原作から著しい脱線を示したグラナダ版シャーロック・ホームズシリーズ三部作の後に制作された第6シリーズですので、第5シリーズと比べてどれくらい原作を改変しているのか毎回に気になるところですが、第3シリーズの「プライオリ・スクール」でもラストは原作とはかなり著しく異なる結末でしたので、第6シリーズに入ってからは、かつての原作に忠実なグラナダ版に近づいたともいえます。アクシデントでマイクロフト・ホームズを登場させざるを得ない状況にはなりましたが、既にグラナダ版はこれまでの功績により独立した人気を保っているので、原作の多大な改変も問題ないといっても差し支えなく、原作に忠実なために退屈になってしまうことを避けるために或る程度脚色するのは致し方ないことかとも思われます。

原作の「ボール箱」は当初、第二短編集「シャーロック・ホームズの思い出」に収録されていましたが、その後三角関係を扱っているのが道徳的に好ましくないという理由から、ドイルが自主的に短編集から外しました。後になって第四短編集の「最後の挨拶(His Last Bow)」に再収録されることになります。

映像的には雪景色で寒々しく、全体的にはクリスマスにもかかわらず憂鬱です。ジェレミー・ブレットの顔色が悪いのも気にかかります。ラストシーンは吹き替えよりも生のジェレミー・ブレットの声で聞いた方が真実味があるように聞こえます。どことなく「名探偵ポワロ」にドラマ作りの雰囲気が近づいてきたような気もしますが、今作を最後にグラナダTV版シャーロック・ホームズシリーズは、幕を閉じることになります。

類い希な功績を残した偉大な俳優ジェレミー・ブレットは、約1年後の1995年9月12日、惜しくもこの世を去ります。

もしジェレミーの体調が回復して長生きしていたら、残りの原作もドラマ化されていたでしょう。続きが見たかったですし、ホームズを演じ続けて欲しかったので、残念でなりません。

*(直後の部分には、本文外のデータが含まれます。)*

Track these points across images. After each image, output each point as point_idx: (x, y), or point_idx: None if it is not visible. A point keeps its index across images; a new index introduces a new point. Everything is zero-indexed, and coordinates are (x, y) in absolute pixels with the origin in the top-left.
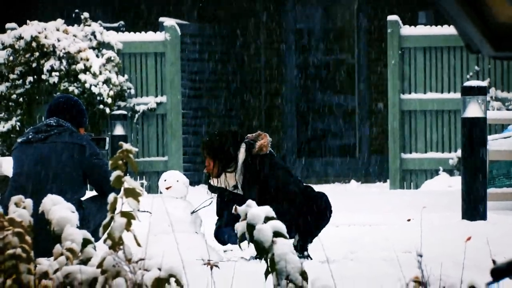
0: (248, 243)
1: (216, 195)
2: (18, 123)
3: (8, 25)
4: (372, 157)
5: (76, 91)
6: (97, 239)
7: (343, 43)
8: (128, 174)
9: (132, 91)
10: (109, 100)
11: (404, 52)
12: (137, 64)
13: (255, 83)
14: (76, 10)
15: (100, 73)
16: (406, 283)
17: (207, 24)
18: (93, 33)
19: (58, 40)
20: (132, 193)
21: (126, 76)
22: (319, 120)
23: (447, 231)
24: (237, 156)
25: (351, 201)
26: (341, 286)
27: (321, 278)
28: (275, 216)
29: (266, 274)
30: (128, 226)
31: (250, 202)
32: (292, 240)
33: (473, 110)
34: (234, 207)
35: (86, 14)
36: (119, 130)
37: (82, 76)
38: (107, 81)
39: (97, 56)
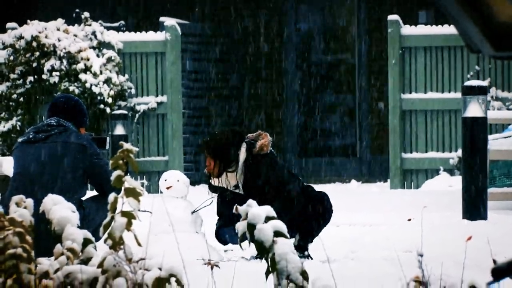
0: (249, 242)
1: (216, 195)
2: (19, 123)
3: (8, 25)
4: (373, 156)
5: (76, 91)
6: (97, 239)
7: (343, 42)
8: (128, 174)
9: (133, 91)
10: (110, 100)
11: (404, 51)
12: (138, 64)
13: (255, 82)
14: (77, 10)
15: (101, 72)
16: (406, 283)
17: (207, 23)
18: (93, 33)
19: (59, 40)
20: (132, 193)
21: (126, 76)
22: (320, 119)
23: (448, 231)
24: (238, 156)
25: (351, 201)
26: (342, 286)
27: (322, 277)
28: (275, 215)
29: (267, 273)
30: (128, 226)
31: (250, 201)
32: (292, 240)
33: (474, 109)
34: (235, 206)
35: (86, 14)
36: (119, 130)
37: (82, 76)
38: (107, 81)
39: (98, 55)
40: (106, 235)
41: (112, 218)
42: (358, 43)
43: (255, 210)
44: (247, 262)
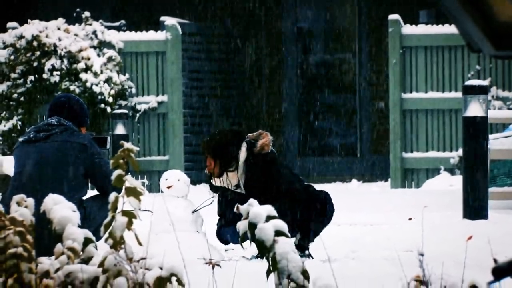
0: (250, 242)
1: (217, 194)
2: (19, 122)
3: (9, 24)
4: (373, 156)
5: (77, 90)
6: (98, 238)
7: (343, 42)
8: (129, 173)
9: (133, 90)
10: (110, 99)
11: (405, 51)
12: (138, 63)
13: (256, 82)
14: (77, 9)
15: (101, 72)
16: (407, 282)
17: (208, 23)
18: (94, 32)
19: (59, 39)
20: (133, 192)
21: (127, 75)
22: (320, 119)
23: (448, 230)
24: (238, 156)
25: (352, 200)
26: (343, 285)
27: (323, 277)
28: (276, 215)
29: (268, 273)
30: (129, 225)
31: (251, 201)
32: (293, 239)
33: (474, 109)
34: (236, 206)
35: (87, 13)
36: (120, 129)
37: (83, 75)
38: (108, 80)
39: (98, 55)
40: (106, 235)
41: (113, 217)
42: (359, 43)
43: (256, 210)
44: (248, 262)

すでに長編三部作辺りから原作とはかけ離れた作品になってきたので、原作をどのように演じるかよりも、ジェレミー・ブレットが原作の持ち味を生かしつつ、新しいホームズ像をどのようにに作り上げることが出来るかという点に、私自身はドラマの楽しみ方が移ってきていました。そして第6シリーズでは、体力的な制約はあるものの、ジェレミーは見事に新しいホームズを演じることに成功しています。